(Dataset items)
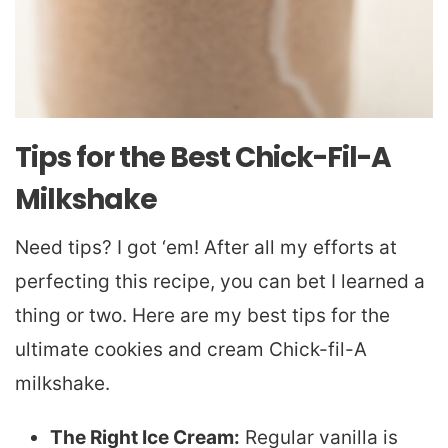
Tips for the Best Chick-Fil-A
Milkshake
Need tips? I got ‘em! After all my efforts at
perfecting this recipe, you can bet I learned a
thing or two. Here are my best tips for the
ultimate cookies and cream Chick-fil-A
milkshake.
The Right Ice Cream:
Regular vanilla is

Work to be completed: Turn every text line in the entries above into a JSON list of strings, one string per line, with blank lines left out. Don't include the pictures.

Task result:
[
  "Tips for the Best Chick-Fil-A",
  "Milkshake",
  "Need tips? I got ‘em! After all my efforts at",
  "perfecting this recipe, you can bet I learned a",
  "thing or two. Here are my best tips for the",
  "ultimate cookies and cream Chick-fil-A",
  "milkshake.",
  "The Right Ice Cream:",
  "Regular vanilla is"
]